Copy everything from the line containing "collectors: G. M. Leonard & E. C. Leonard" down to the line containing "catalogue / barcode: US 2160874", renaming "locality" to "site" and leaving all else unchanged.

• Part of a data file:
══════
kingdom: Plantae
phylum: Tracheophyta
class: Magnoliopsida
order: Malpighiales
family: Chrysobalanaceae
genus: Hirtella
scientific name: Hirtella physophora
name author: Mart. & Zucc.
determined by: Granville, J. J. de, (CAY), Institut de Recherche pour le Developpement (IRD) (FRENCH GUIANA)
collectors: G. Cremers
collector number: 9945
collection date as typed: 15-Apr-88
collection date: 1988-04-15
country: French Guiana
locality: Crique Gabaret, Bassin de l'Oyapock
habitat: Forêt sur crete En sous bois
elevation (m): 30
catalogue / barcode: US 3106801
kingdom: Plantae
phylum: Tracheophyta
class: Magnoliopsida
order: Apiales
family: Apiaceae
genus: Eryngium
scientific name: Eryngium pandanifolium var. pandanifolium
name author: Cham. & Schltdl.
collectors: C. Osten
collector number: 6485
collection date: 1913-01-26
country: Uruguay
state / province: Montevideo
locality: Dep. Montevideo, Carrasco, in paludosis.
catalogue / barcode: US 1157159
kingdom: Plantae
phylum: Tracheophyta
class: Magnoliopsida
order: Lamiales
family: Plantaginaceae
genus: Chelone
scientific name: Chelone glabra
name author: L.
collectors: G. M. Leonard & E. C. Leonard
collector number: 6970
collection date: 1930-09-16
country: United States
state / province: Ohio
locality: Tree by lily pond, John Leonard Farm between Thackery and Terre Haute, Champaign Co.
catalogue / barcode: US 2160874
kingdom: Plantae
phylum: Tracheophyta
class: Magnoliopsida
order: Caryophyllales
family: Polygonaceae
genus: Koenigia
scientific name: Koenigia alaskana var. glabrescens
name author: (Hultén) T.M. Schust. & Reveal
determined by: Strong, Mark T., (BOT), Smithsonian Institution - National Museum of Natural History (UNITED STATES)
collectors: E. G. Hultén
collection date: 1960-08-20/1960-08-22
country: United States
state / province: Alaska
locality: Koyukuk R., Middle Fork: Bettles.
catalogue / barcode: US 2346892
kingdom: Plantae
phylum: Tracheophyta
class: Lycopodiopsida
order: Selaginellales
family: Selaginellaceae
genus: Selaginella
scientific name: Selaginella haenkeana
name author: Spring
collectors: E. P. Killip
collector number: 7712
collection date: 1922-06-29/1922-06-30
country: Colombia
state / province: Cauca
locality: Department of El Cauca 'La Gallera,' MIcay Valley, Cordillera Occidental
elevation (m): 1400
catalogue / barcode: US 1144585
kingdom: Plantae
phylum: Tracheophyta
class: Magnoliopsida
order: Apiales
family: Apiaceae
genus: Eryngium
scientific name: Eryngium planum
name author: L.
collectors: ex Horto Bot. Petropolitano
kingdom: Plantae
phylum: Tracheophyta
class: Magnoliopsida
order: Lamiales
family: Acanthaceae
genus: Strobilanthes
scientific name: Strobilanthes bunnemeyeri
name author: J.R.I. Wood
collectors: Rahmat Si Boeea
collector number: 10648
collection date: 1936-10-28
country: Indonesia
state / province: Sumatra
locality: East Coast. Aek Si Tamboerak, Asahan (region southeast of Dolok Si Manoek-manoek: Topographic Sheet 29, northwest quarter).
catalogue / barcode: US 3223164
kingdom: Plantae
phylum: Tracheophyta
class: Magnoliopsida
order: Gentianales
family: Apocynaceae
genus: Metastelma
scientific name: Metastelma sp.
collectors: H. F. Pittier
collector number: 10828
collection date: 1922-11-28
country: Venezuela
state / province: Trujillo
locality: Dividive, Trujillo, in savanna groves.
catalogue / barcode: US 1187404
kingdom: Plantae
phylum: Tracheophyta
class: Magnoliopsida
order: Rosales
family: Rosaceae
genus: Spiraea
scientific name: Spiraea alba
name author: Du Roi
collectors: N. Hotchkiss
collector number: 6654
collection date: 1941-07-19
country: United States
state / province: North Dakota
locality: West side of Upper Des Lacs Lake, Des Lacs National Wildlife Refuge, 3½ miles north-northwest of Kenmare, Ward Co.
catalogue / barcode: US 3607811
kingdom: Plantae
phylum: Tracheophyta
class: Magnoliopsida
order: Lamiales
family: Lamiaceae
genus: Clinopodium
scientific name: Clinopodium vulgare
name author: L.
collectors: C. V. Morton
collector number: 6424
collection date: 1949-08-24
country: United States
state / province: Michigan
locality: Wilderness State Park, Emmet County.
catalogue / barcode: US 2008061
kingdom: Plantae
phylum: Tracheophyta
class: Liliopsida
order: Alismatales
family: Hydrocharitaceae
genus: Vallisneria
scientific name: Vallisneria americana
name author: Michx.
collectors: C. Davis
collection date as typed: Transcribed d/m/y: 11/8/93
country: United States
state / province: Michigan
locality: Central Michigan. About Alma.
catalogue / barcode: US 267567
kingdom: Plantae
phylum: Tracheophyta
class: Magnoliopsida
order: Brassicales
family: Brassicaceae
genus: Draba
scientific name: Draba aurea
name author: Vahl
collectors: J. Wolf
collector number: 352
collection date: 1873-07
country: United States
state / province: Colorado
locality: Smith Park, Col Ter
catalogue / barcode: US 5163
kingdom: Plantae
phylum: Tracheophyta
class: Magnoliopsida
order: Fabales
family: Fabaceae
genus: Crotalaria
══════
• Output for this exercise:
collectors: G. M. Leonard & E. C. Leonard
collector number: 6970
collection date: 1930-09-16
country: United States
state / province: Ohio
site: Tree by lily pond, John Leonard Farm between Thackery and Terre Haute, Champaign Co.
catalogue / barcode: US 2160874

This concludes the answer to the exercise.